12 The question, however, is what the sentencing court actually intended to do in this case. The practical applications of Williams and Bowser are not necessarily clear in the best of circumstances. And, neither Williams nor Bowser is entirely on point in the instant matter. Though Williams seems to espouse the view that § 9760 requires credit for time served to be given in circumstances such as this, and even more so when not crediting the time would render a sentence illegal, no concerns of an illegal sentence are implicated here, where appellant's original sentence and new sentence, combined, fall below the statutory maximum. At the same time, although Bowser embraces the position that § 9760 does not require a double credit for time served to be given in matters such as this, particularly when the original and new sentences combined are below the statutory maximum, unlike the situation in Bowser, no clear double counting of time served is involved in the instant matter.

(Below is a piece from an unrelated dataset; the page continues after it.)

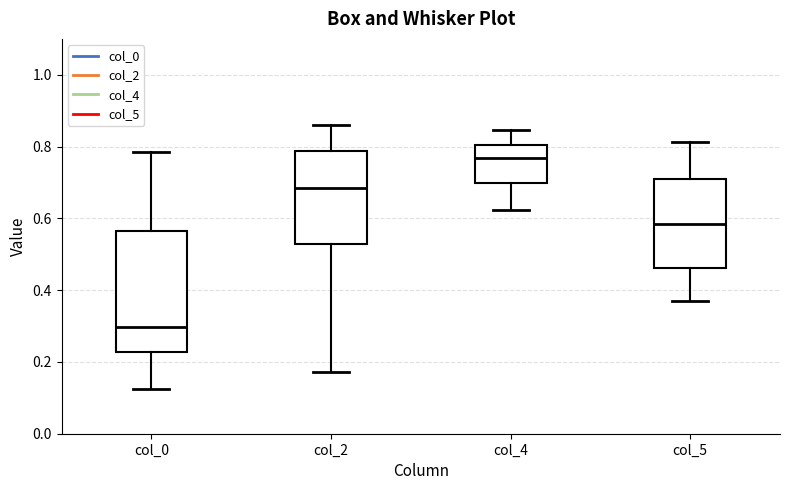

Where does the median line of the box for col_2 sit on the y-axis? The values are not printed on the chart, so give them approximately, as read against the axis.

0.68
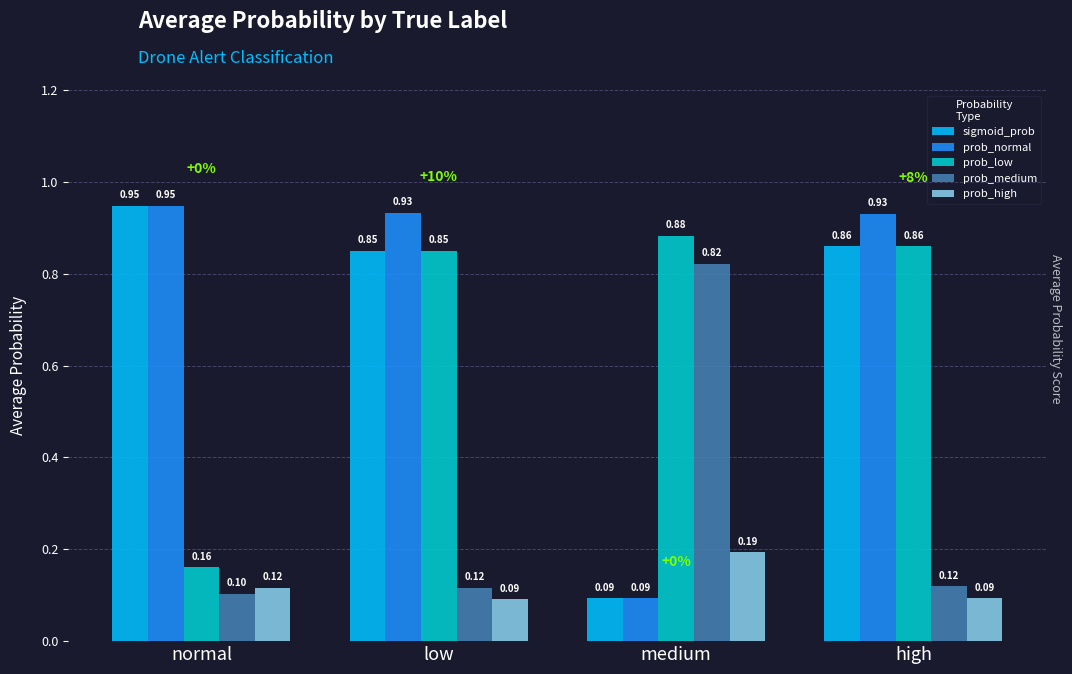

Which series has the largest total across all categories?

prob_normal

13 Here, it seems that the sentencing judge attempted, in accordance with the spirit of Williams as further articulated in the Bowser dissent, to delineate in the sentence the portions of time served for which appellant would be credited. Later relying on Bowser, however, the lower court stated that no credit for the February 26, 2002, to April 2, 2002, portion was due. The record in this matter does not demonstrate a clear intention by the sentencing court. On one hand, the sentencing court stated, "I believe . . . I have to give him credit, even time served on the prior portion of the sentence." N.T., 6/24/03, at 4. In so stating, the lower court eventually granted credit for the 26-day period from April 17, 2003, to May 12, 2003, but not for the similar 36-day period from February 26, 2002, to April 2, 2002. On the other hand, in referring to the 36-day period, the court cited Bowser for the proposition that there was no requirement to give "double credit" for that time.
14 While we have demonstrated that it is possible for a sentencing court to "split time" in this manner, given the conflicting rationales used by the lower court for giving and denying credit for time served, it is not clear that the court realized that it had this power and was intentionally exercising that discretion, or if the court was simply caught in the admittedly confusing practical applications of Bowser and Williams. Therefore, we vacate the sentence and remand this matter for re-sentencing. If the sentencing court intended to provide full credit for time served, the sentencing court may issue a revised sentence reflecting credit for all prior time served. If the sentencing court intended to give split credit for time served, it may reissue the sentence previously imposed. In the future, in order to prevent confusion such as happened in this matter, the trial court, when re-sentencing after revocation of parole or probation, should state on the record whether or not the new sentence is inclusive of the original sentence and formulate and furnish the new sentence accordingly.
15 Order REVERSED, sentence VACATED. This matter is REMANDED for re-sentencing consistent with this opinion. Jurisdiction relinquished.